» Passage for review

---------------

A PICTURE OF AUTUMN, by N.C. Hunter, is a sensitive, intelligent and comic depiction of one family's attempt to grow old gracefully. AUTUMN tells the story of Charles and Margaret Denham, living in disarray in the decaying ancestral home with ancient Uncle Harry and senile Nanny. Their son Robert returns to England after several years abroad and finds that both the house and its occupants have faded from past glory. When an opportunity to sell the burdensome property arises, Robert leaps at the chance to help his parents downsize.
A PICTURE OF AUTUMN made its debut on February 11, 1951 in a one-night 'try-out' performance presented by the Repertory Players, at the Duke of York's Theatre in London. The Repertory Players offered new plays on Sunday nights; by the time they presented AUTUMN, they were "the oldest and most successful of the surviving Sunday play-producing societies" having staged over 190 plays, 62 of which were picked up and produced elsewhere—32 on the West End.
However, Hunter's comedy was not picked-up after its try-out—it may have been too subtle for the commercial producers. The Times critic called it "the greatest of fun"—saying that it had "so much to commend it that it may be worth remarking on certain obstacles to our complete enjoyment…" and then chided the author for "crediting all the members of his audience with his own sly humor."
Although no West End production of the play followed, Hunter's Waters of the Moon was produced two months later, having been serendipitously picked off the top of a rejected scripts pile in the office of a theatrical producer by the great British actress, Dame Edith Evans. Another nuanced portrayal of faded gentility struggling for survival, the play opened at the Theatre Royal in London with a cast that included Dame Sybil Thorndike and Dame Edith Evans. The production ran for 835 performances making its author a household name for a few years.
Hunter enjoyed great success with Waters of the Moon, A Day by the Sea and A Touch of the Sun—his plays dominated the West End throughout the fifties. But A PICTURE OF AUTUMN, the play that introduced him as "a writer who brought a new tone and unfamiliar nuances into the English theatre" gathered dust—until now.

---------------

[Collected data]
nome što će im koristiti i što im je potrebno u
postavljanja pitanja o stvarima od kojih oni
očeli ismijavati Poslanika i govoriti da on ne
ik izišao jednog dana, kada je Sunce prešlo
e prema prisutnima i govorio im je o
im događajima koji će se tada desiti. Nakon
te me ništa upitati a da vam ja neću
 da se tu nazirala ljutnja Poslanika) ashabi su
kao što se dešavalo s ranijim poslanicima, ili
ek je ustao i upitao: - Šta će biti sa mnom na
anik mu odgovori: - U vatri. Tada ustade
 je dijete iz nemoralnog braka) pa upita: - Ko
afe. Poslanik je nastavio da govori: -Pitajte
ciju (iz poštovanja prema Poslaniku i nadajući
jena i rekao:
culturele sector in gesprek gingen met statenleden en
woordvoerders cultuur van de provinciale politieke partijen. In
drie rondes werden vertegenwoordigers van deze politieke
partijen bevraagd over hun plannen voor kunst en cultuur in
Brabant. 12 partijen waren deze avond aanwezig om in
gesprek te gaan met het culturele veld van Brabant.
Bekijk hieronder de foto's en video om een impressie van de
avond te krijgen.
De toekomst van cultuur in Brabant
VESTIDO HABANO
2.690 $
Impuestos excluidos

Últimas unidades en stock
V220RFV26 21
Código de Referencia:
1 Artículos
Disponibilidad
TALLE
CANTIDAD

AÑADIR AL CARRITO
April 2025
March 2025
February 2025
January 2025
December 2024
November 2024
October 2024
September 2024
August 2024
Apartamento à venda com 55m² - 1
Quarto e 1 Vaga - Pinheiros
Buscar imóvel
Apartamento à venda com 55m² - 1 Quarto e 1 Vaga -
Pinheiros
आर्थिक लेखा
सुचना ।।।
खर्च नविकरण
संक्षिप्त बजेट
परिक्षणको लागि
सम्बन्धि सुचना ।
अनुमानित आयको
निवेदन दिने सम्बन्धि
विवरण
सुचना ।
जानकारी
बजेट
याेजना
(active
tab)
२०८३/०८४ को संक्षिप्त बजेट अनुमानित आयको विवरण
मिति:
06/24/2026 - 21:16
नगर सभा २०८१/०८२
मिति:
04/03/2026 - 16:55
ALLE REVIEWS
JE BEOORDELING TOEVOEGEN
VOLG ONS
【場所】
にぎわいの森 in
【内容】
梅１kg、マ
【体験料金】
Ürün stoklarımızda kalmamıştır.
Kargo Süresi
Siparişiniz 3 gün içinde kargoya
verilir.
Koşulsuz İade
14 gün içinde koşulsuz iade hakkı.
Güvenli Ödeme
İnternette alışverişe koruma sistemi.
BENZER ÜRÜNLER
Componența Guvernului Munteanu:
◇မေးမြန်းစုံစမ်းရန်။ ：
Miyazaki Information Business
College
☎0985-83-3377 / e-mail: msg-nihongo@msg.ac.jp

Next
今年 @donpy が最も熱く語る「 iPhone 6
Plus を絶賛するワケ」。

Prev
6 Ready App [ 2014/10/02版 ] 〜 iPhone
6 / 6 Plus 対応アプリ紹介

---------------

» Exercise tasks
1 – According to the text on A Picture of Autumn, how many performances did Waters of the Moon run?
2 – Pick up the text on A Picture of Autumn after its final sentence and carry it forward.

» Responses by task
1 – 835 performances

2 –
N.C. Hunter (1908-1971) was one of the leading English dramatists of the 1950s and early 1960s. As theatrical revolution—spearheaded by John Osborne and his school of "angry young men"—exploded around him, Hunter kept his head down and provided moving portraits of a people questioning their own purpose in chaotic post-war England.
Norman Charles Hunter was born on September 18, 1908 in Derbyshire. Originally intending to follow in the footsteps of his father, a decorated Lieutenant Colonel, Hunter was educated at the Royal Military College. In 1930 he was commissioned in the Dragoon Guards but relinquished his position three years later, deciding to devote his life to literary pursuits. He found a day job on the staff of the BBC and began writing. In the years prior to the outbreak of World War II, Hunter produced six plays and four novels. His early plays showed the promise of a true writer with a strong sense of craftsmanship.
Hunter returned to playwriting in 1947 after having served with the Royal Artillery during the war. Over the next four years, Hunter continued to develop his craft, eventually acquiring a reputation as the "English Chekhov". Waters of the Moon brought Hunter to prominence. It was followed by A Day by the Sea, which opened in 1953 and ran for 386 performances starring Dame Sybil Thorndike, Irene Worth, Sir John Gielgud and Sir Ralph Richardson. In New York, A Day by the Sea opened in 1955 with Jessica Tandy and Hume Cronyn headlining the cast; Hunter's only Broadway production.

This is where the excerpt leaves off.